▶ [Document section]:
BEGIN

In the search for the perfect man that has followed my marital break-up I've acquired a stalker. Not the sort that sits in the dark outside your house to see when the lights go on or off, or follows you to Tesco to see what brand of fabric conditioner you buy, or who pinches your favourite Aubade knickers from the washing line. No, he follows me around online, collecting little electronic pieces of me. I have a virtual stalker. He could very well be reading this now, in which case I'll say: Stop reading now - virtual eavesdroppers seldom read good of themselves!

My VS, as I'll call him, sort of crept into my life rather unexpectedly about a year after my separation. I was involved in a relationship with someone who, I decided, was never going to muster the courage to commit. Yes he was married, though in his words the marriage was "fucked" and still is now. But that's a story for another time. Maybe.

END

▶ [Records provided]:

BEGIN

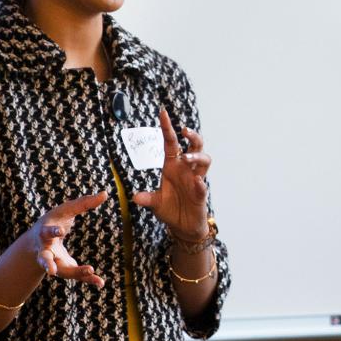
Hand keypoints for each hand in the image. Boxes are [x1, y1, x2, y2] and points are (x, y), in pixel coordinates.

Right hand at [31, 191, 108, 286]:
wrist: (37, 242)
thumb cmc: (53, 220)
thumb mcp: (65, 210)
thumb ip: (84, 203)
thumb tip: (105, 193)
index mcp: (44, 233)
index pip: (47, 232)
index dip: (53, 231)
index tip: (60, 231)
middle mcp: (46, 250)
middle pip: (45, 259)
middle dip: (47, 264)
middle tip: (52, 271)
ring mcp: (54, 262)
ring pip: (63, 271)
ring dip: (76, 273)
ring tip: (91, 271)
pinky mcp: (65, 269)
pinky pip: (76, 276)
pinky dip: (88, 279)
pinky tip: (100, 283)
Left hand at [132, 108, 211, 239]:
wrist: (182, 227)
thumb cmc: (170, 209)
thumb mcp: (155, 203)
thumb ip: (147, 199)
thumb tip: (135, 197)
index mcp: (172, 167)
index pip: (171, 143)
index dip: (167, 128)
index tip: (163, 113)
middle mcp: (186, 170)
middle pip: (194, 146)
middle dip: (192, 136)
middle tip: (184, 131)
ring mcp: (195, 180)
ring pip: (204, 161)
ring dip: (196, 156)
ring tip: (187, 158)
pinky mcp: (201, 194)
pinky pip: (203, 185)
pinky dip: (200, 183)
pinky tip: (197, 182)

END

▶ [Exercises to complete]:
1. Answer these about the virtual stalker text:
(a) Which brand of knickers is mentioned?
(b) About how long after the separation did the stalker appear?
(c) What short name is given to the stalker?
2. Write out the virtual stalker text word for word, from "In the search" up to and including "good of themselves!".
These records have no connection to the virtual stalker text.

▶ [Expected responses]:
1.
(a) Aubade
(b) About a year
(c) VS

2.
In the search for the perfect man that has followed my marital break-up I've acquired a stalker. Not the sort that sits in the dark outside your house to see when the lights go on or off, or follows you to Tesco to see what brand of fabric conditioner you buy, or who pinches your favourite Aubade knickers from the washing line. No, he follows me around online, collecting little electronic pieces of me. I have a virtual stalker. He could very well be reading this now, in which case I'll say: Stop reading now - virtual eavesdroppers seldom read good of themselves!